## [Text shown]
########################################

# Attic Safe Room??



## USMC5811 (Oct 21, 2010)

I would like to have a safe room for my family for many reasons. Mainly for a home invasion threat as we have been burglarized before while we were sleeping. I have listed out my idea below and would like some feedback on the pros and cons as well as any other ideas you may have. Thanks!

*Attic Safe Room *

*Attic Safe Room Purpose *
Secure retreat location for family or wife / 2 children guests during home invasion (not bullet proof)
Supply location for Survival Supplies
Unknown Location to secure documents / valuables incase of burglary or home invasion
Location for children to go if home alone and feel threatened (when they reach an age of understanding and responsibility)

*Current State of Home / Attic*
Home is 3 stories slab (no basement)
Attic is on 3rd floor
Has traditional pull down stair attic access
Has 3 half size attic doors in 3 different rooms
Attic Safe Room entry would be through half size door inside closet
Current have Foil Radiant Barrier and Insulation
Measured space to inhabit - need to measure

*Attic Safe Room Potential Capabilities / Contents*
Lockable from inside
Audible alarm on door (armed from inside room)
Wired Lighting / Flashlight / Battery Powered Lantern
Dry Food / Can Goods / Can Opener / Paper Products
Water / Other Drinks
Communication / Prepaid Cell Phone / Charger
Electrical Power Receptacle / Batteries
Platform to stand / lay down on 
Sleeping Bags / Blanket
Battery Operated Fan
Seating
Defense - Shotgun / Pistol / Baseball Bat 
First Aid Kit / Air Masks / 
Safe - Secure Documents / Valuables

*Positive Reasons to use Attic as Safe Room*
Low building costs
Unknown to potential threats
Ability to create path to walk to other attic door entries, multiple entries / exits

*Negative Reasons to use Attic as Safe Room*
Heat during summer
Cold during winter
Dust


----------



## gypsysue (Mar 27, 2010)

Hmm...add to the negatives: you could be trapped if there's a fire. Also, if the intruders hang around very long, you could be stuck in there for a while, and with children it might be hard to stay quiet. If the intruders searched very thoroughly could they find your safe place, thereby putting you and yours in harm's way?

Looking at the description of how your house is laid out, it might very well be the only "invisible" space you have to work with. I hope you're able to put in a back-up escape route.


----------



## NaeKid (Oct 17, 2008)

Is there a vent to the outside of the house in the area of the attic like shown below



If so, can you modify it so that it could be opened from the inside only and then hard-mount a rope-ladder near that vent to allow escape from the house (fire, carbon monoxide, intruder). Can you line the floor with 1/4" plate-steel (in the T1 or QT-100 variety) to repel any small arms fire from below?

Can you set up a solar-powered lighting system that could also power a CB-radio BaseStation or HamRadio for communications to the outside world - just incase the main power or phone hardline is compromised.

With the temperature changes, you might not want to have water up there unless it is packed in tetrapaks or polybags - the same stuff that the US CoastGuard recommends for emergency water rations.

And the final recommendation I have for you is to use sealable metal containers (like surplus ammo-cans) to store all your "consumables" inside of. That will make sure that moisture, bugs, rodents, etc do not cause damage to your supplies in the attic...

########################################

[Collected data]
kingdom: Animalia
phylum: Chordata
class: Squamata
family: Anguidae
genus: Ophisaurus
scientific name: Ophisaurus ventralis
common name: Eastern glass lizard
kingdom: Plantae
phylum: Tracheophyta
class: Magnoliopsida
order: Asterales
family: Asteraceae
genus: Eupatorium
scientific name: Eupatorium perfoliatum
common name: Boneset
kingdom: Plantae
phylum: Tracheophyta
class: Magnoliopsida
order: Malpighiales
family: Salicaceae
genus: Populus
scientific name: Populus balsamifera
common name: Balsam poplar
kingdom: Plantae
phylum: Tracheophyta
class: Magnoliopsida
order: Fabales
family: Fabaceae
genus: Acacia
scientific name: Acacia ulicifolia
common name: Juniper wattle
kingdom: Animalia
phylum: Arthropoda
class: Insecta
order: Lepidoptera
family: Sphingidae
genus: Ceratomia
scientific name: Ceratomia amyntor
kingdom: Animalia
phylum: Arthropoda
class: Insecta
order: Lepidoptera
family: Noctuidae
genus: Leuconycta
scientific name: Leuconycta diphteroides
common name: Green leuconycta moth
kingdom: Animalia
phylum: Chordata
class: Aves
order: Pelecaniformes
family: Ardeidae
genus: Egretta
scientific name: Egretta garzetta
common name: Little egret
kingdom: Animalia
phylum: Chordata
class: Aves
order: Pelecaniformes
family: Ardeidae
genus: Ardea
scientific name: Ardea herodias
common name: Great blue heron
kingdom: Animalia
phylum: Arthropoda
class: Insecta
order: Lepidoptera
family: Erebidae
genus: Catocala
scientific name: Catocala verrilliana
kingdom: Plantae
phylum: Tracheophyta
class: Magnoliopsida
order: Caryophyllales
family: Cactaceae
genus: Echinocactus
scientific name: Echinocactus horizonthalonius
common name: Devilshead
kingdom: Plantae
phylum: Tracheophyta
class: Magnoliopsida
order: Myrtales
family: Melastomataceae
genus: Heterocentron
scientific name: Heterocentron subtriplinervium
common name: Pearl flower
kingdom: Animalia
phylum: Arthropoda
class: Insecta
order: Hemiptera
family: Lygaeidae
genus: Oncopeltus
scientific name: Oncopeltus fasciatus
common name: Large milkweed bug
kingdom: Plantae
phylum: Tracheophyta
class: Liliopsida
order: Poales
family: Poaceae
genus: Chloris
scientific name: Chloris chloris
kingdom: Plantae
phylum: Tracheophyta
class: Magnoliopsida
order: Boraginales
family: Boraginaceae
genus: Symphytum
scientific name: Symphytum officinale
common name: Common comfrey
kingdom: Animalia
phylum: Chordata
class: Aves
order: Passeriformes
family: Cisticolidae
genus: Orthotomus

########################################

## [What you need to do]
In three sentences, summarize the forum thread about an attic safe room. The rows have no connection to the text about the attic safe room.

## [Completed exercise]
A forum poster who was once burglarized while the household slept proposes turning the attic of their three-story home into a safe room. The poster lists its purposes and planned supplies, along with pros such as low cost and secrecy and cons such as heat, cold and dust. One reply warns that a fire, lingering intruders or a thorough search could put the family at risk and urges a backup escape route, while another suggests an inside-only vent with a rope ladder, steel plate flooring, solar-powered lighting and radio, water in tetrapaks or polybags, and sealed metal containers for supplies.